Johnny Cash

E’ sempre arduo individuare nella carriera di artisti importanti, e con sulle spalle carriere ultradecennali, ‘il disco definitivo’. Beatles: Sgt. Peppers o il White Album? Bob Dylan: Higbway 61 o Blonde On Blonde? Nessuno, onestamente, è in grado di dare la risposta definitiva. I grandi artisti pop hanno lasciato traccia del loro genio anche, magari un solo brano, in dischi considerati ‘spazzatura’. Ma At Folson Prison di Johnny Cash è, quantomeno, un disco con una storia che vale la pena raccontare. “Tutto quello che hai dentro una cella è il tuo nudo istinto animale”, scrive Cash nelle liner notes del disco. Perché At Folson Prison è sì un disco dal vivo, ma registrato durante un concerto dentro un carcere (la ‘Prigione Folsom’, in California).
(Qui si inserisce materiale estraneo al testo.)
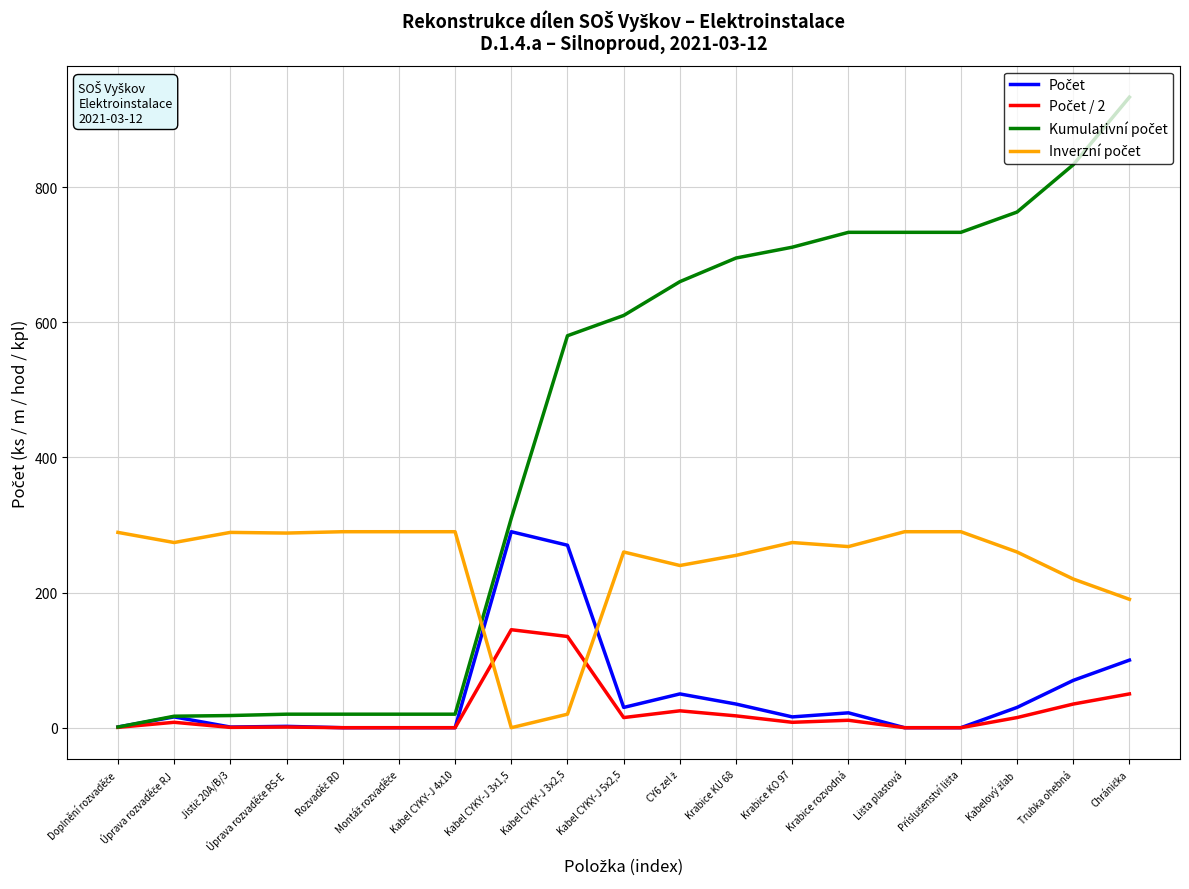

True or false: Počet and Počet / 2 cross at least once.

False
Solo Cash poteva fare un’operazione del genere, perché lui, in carcere, c’era stato (per importazione di anfetamine dal Messico quando era già una rock star, ma anche diverse volte da ragazzino). Perché Cash aveva sempre cantato del lato oscuro dell’animo umano: “Ho ucciso un uomo a Reno solo per vederlo morire”. Se ci sono forse dischi più belli di questo, nella sua discografia, esso rimane comunque come la testimonianza di quello che Cash era: un uomo pronto a guardare in faccia il lato sporco della vita e gettarlo in faccia a moralisti e benpensanti (gran parte del suo pubblico).
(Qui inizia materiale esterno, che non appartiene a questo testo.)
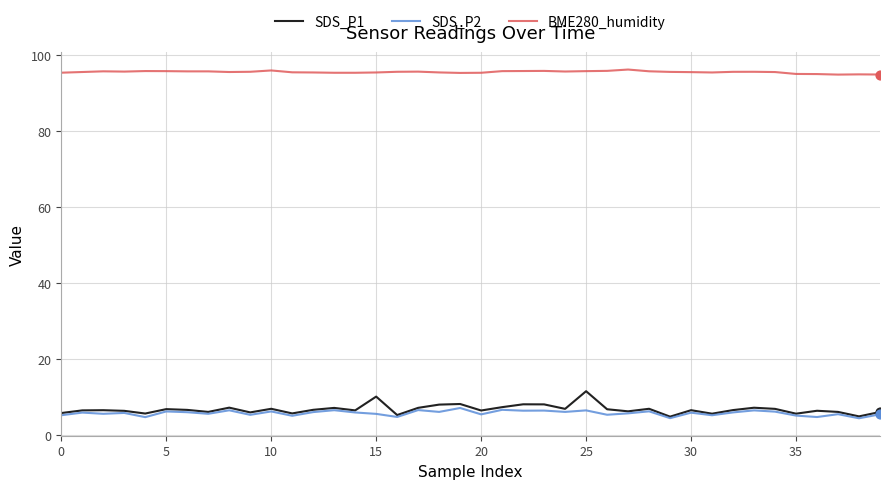

Which series has the largest total across all categories?

BME280_humidity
Sono tutte canzoni, quelle presentate in questo concerto, che hanno a che fare con omicidi, smarrimento, pentimento, perdita, Dio, la propria madre, la solitudine. Non offre redenzione, qui, Johnny Cash: sputa in faccia a guardie e carcerati la loro triste condizione, così come sputa (appositamente e divertendosi) un sacco di parolacce e bestemmie, tutte, nell’edizione originale, accuratamente censurate dalla casa discografica. È il disco passato alla storia anche per i tanti ‘bip‘ che si sentono quando Cash introduce un brano.

Ma indimenticabile è il momento in cui Cash esegue Greystone Chapel: il suo autore è uno dei 2mila prigionieri presenti in quella prigione. “Ascoltate attentamente questo disco”, scrive ancora Cash, “e potrete sentire in sottofondo lo sbattere delle porte, il fischietto delle guardie, le urla degli uomini. Anche le risate da parte di uomini che hanno dimenticato come si fa a ridere “.
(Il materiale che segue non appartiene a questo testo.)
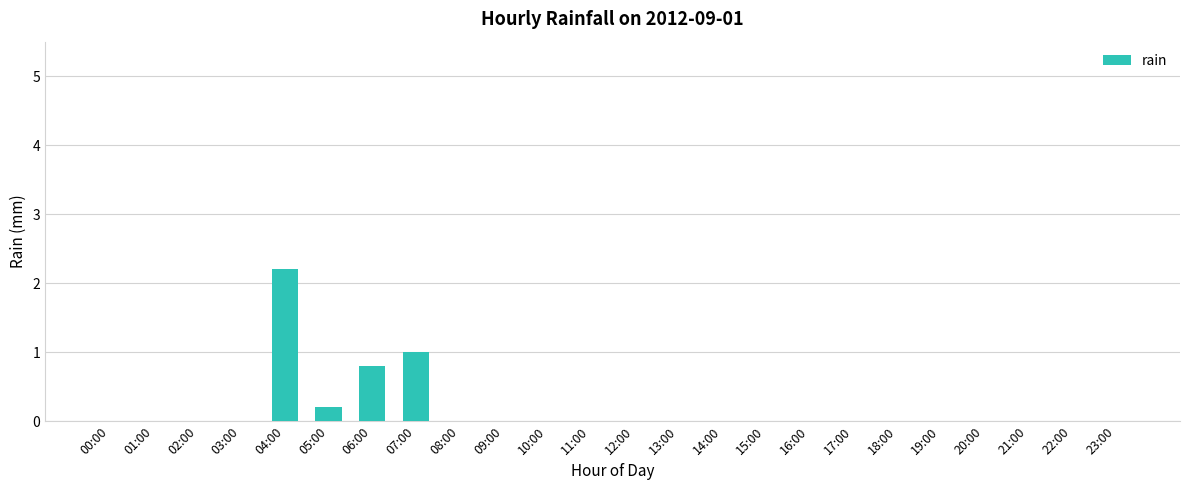

Which has a higher value, 08:00 or 05:00?

05:00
Pochi dischi di Cash hanno saputo catturare l’oscurità e la rabbia che si nascondevano nella sua anima come questo. Un disco, comunque, più che eccellente anche dal solo punto di vista musicale, sicuramente il suo live migliore: accompagnato da Carl e Luther Perkins (quest’ultimo sarebbe morto proprio quell’anno in un incendio accidentale), Cash sfodera il suo micidiale cocktail di country e di rockabilly con apparente nonchalance, in capolavori del suo repertorio (Folson Prison Blues nella sua versione definitiva, ovviamente, ma anche I Still Miss Someone, Give My Love To Rose e Long Black Veil) ma anche irresistibili sketch comici come Dirty Old Egg-Suckin’ Dog o Flushed From The Bathroom Of Your Heart. La versione rimasterizzata pubblicata nel 1999 contiene due brani in più, ma il disco si trova ancora in accoppiata con l’altro storico ‘live in prigione’, At San Quentin.